According to Bromwich, the main reasons for the Chinese people's great support for the government and the CPC are the success they have achieved in advancing the livelihood of the people and a sense of pride the people feel towards their country's achievements.
He said the key human rights issues are enough food to eat, adequate housing and the right to education. "For those three key areas, China has done an amazing job."
Recalling his first trip to China 31 years ago, Bromwich said "I remember the first trip I did from Shanghai to Guangzhou was 33 hours. Its just so fast now and has made the lives of the people so much more comfortable.
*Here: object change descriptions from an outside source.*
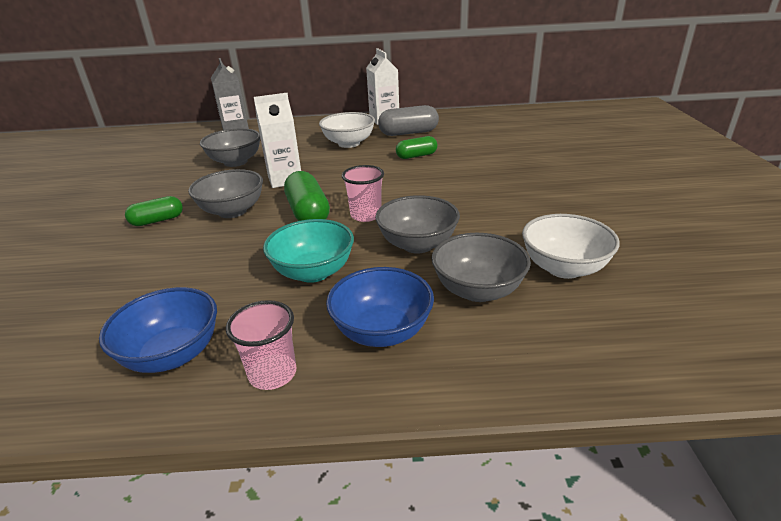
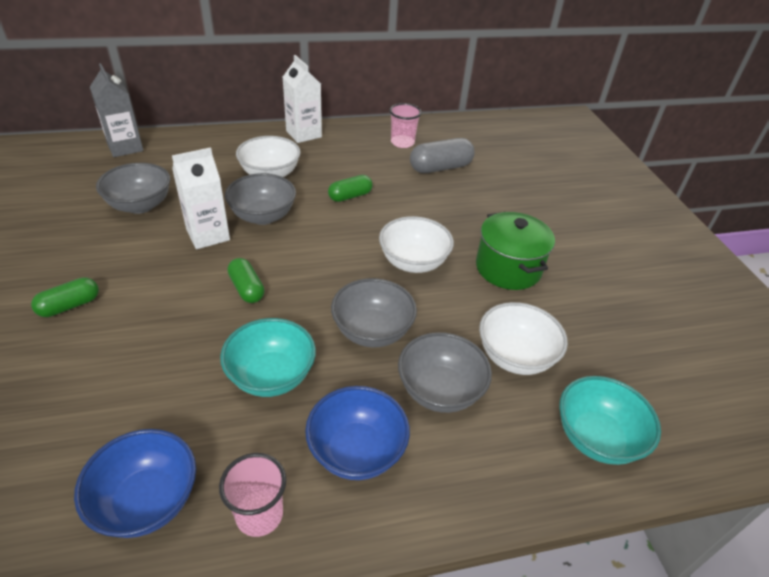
camera: 15 degrees left, 10 degrees up
grey bowl [188,169,263,218] -> grey bowl moved to [225,173,296,225]
green capsule [284,171,330,221] -> green capsule [227,258,265,303], size x0.64
pink cup [342,165,384,222] -> pink cup moved to [389,103,422,148]
grey capsule [378,105,439,136] -> grey capsule moved to [410,138,475,173]
none -> white bowl [379,216,454,273]
none -> green pot [476,212,555,290]
none -> turquoise bowl [559,376,661,465]

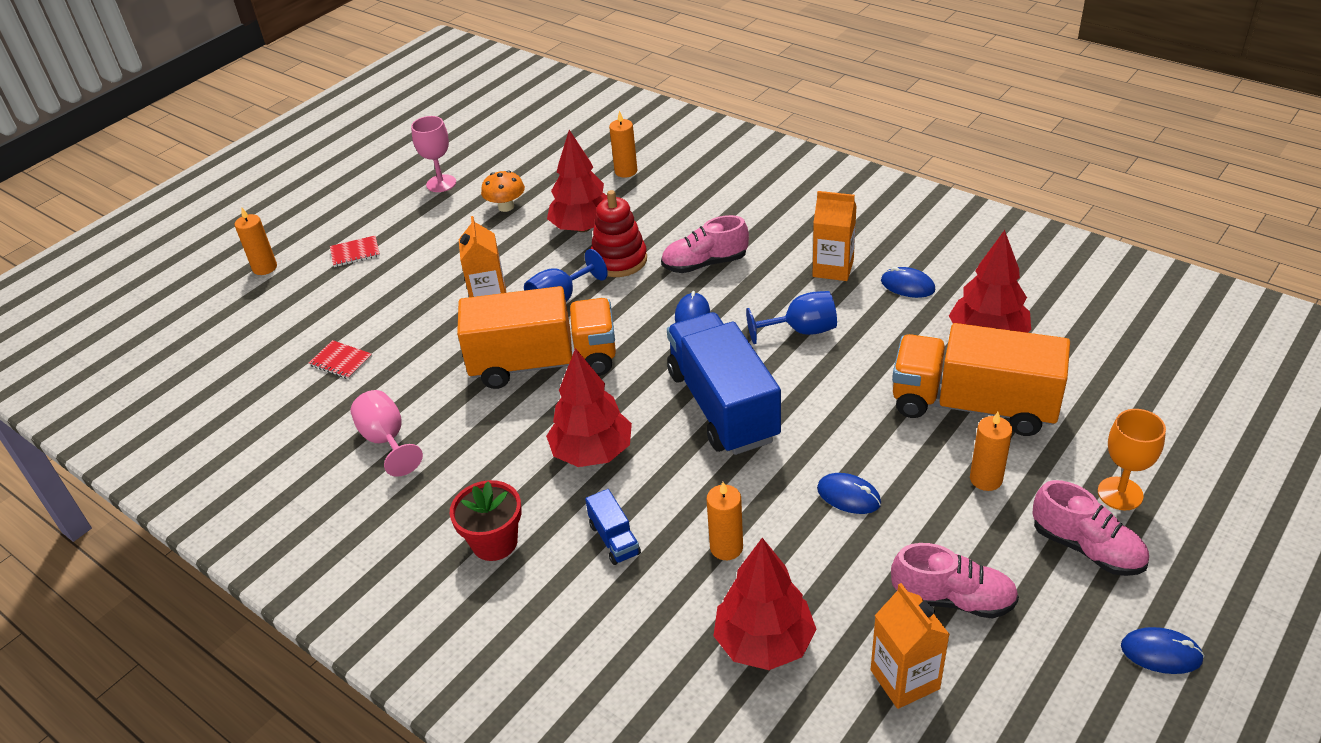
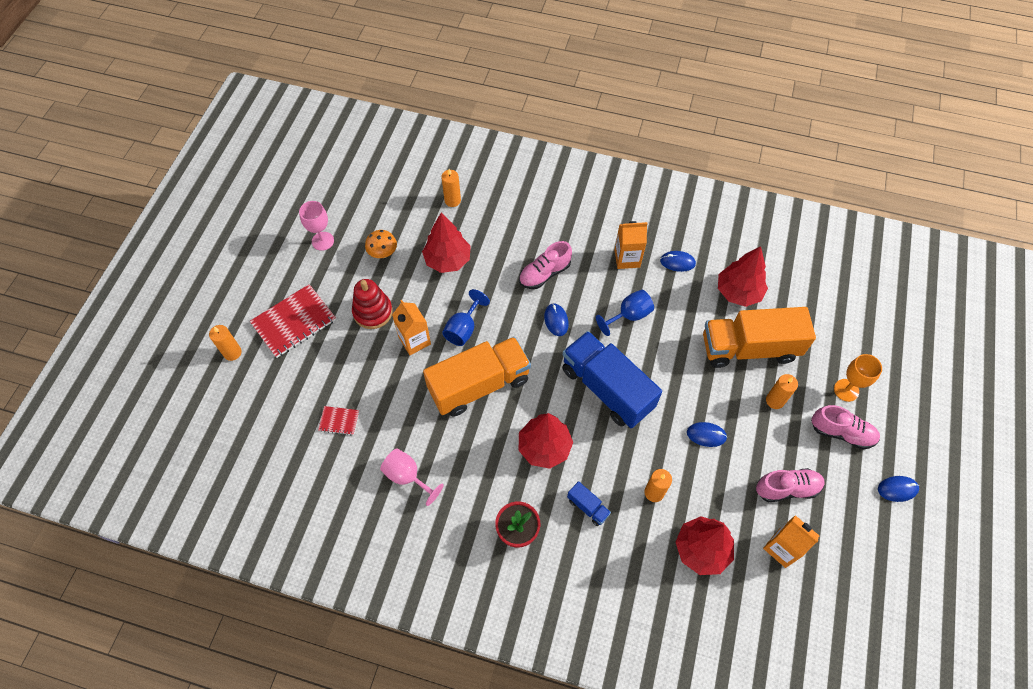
camera: 25 degrees left, 20 degrees up
red notebook [330,236,380,267] -> red notebook [250,284,336,358], size x2.06
red stacking toy [591,190,647,277] -> red stacking toy moved to [352,279,393,329]

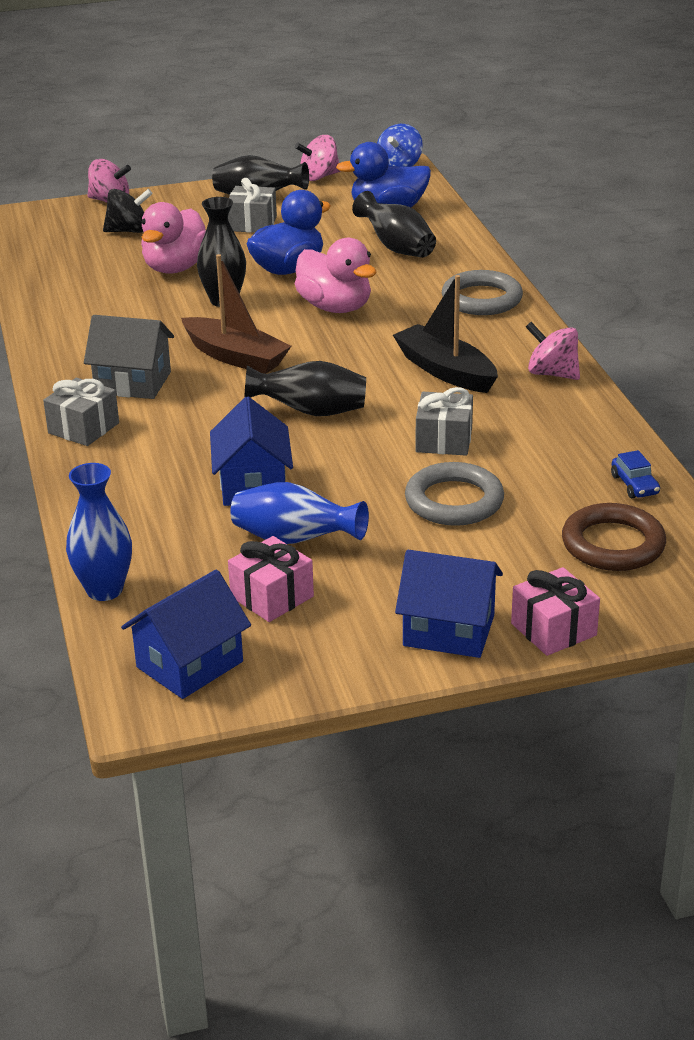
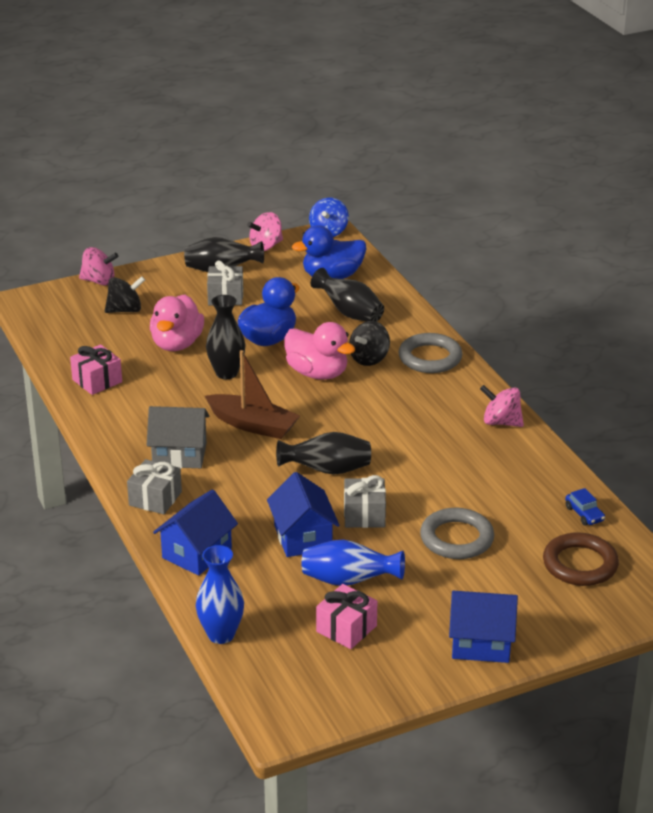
camera: 10 degrees left, 0 degrees up
blue house [121,569,251,699] -> blue house moved to [153,489,238,576]
black boat [393,275,498,393] -> none
grey gift [415,387,473,456] -> grey gift moved to [344,475,386,528]
pink gift [511,567,600,656] -> pink gift moved to [70,344,122,395]
none -> black spinning top [349,321,390,366]

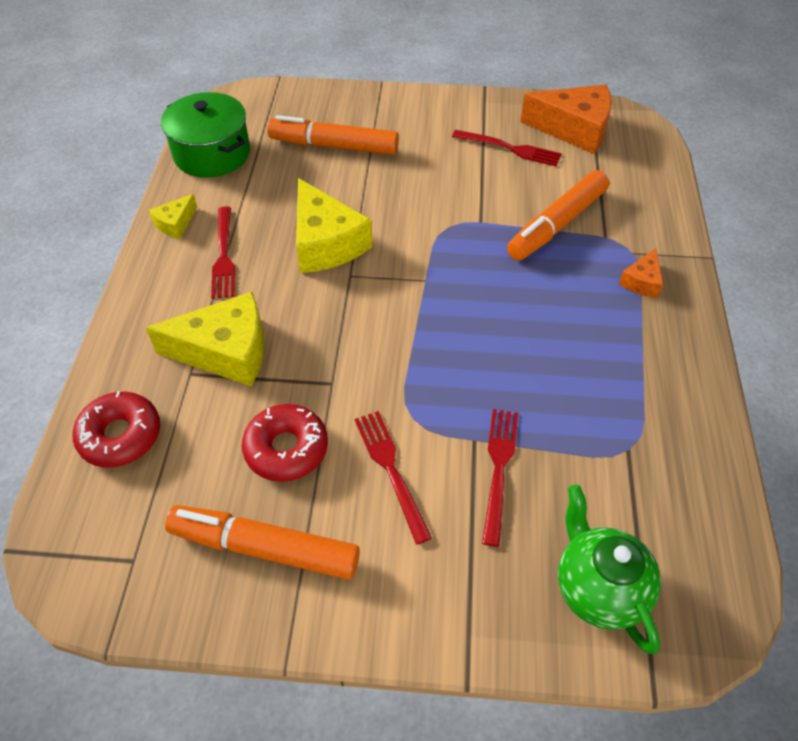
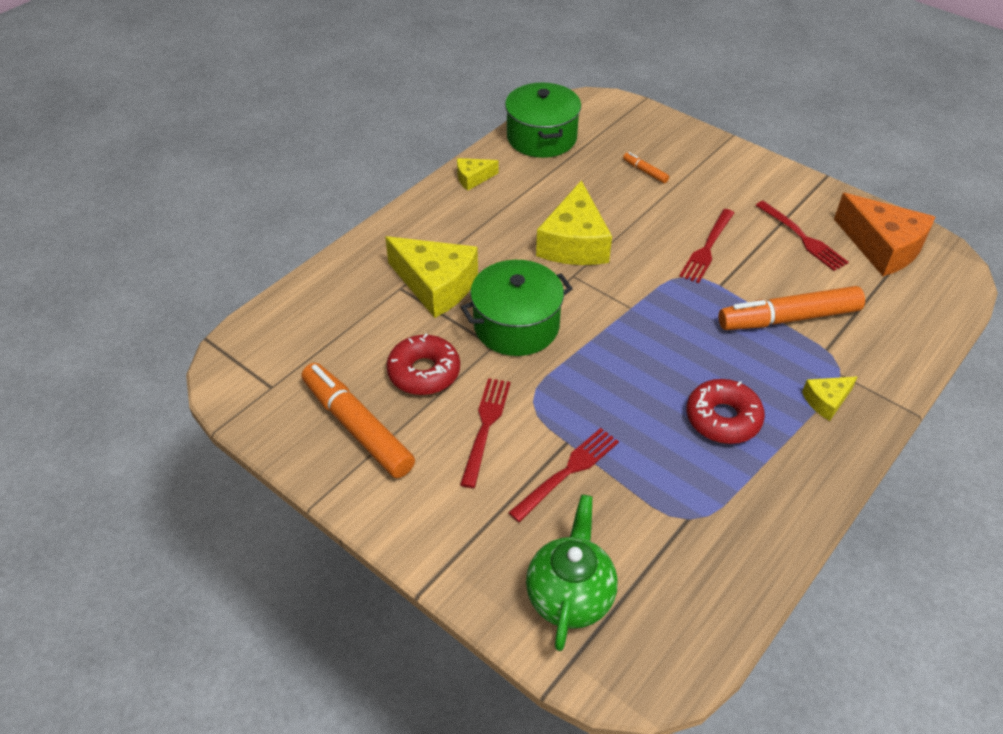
camera: 35 degrees right, 5 degrees down
red donut [73,391,160,468] -> red donut moved to [687,379,765,444]
red fork [211,206,235,299] -> red fork moved to [679,209,734,283]
orange marker [267,115,399,155] -> orange marker [623,152,669,183], size x0.43
orange cheese [619,248,663,298] -> yellow cheese [802,377,857,421]
none -> green pot [461,260,573,356]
It's a very rapid development."
As this year witnesses the 50th anniversary of New Zealand-China diplomatic relations and the 70th anniversary of the NZCFS, Bromwich highlighted three key points in fostering bilateral relations in the future: education of younger generation, sustainable business relations and illustration of a Chinese perspective rather than a Western interpretation of China from the media.
"It is the media in the West who is really responsible for a lot of the misinformation and the distrust of China as a nation. That's the point I think where the difficulties lie," he said.
Bromwich has spent nearly 10 years in China since 1996. Most of his experiences were related to cooperatives and rural community development projects in remote areas in Southwest and Western China. He was elected as president of the NZCFS in 2013.
"My experience in China has given me a great understanding of where China is today, where she has come from and how she has developed," Bromwich said.
"At the same time, the most rewarding part of my work is through tours to introduce China to the outside world, to know the real communities, from the village people who we've worked with, to provincial level partners, a real introduction, a real China," he said.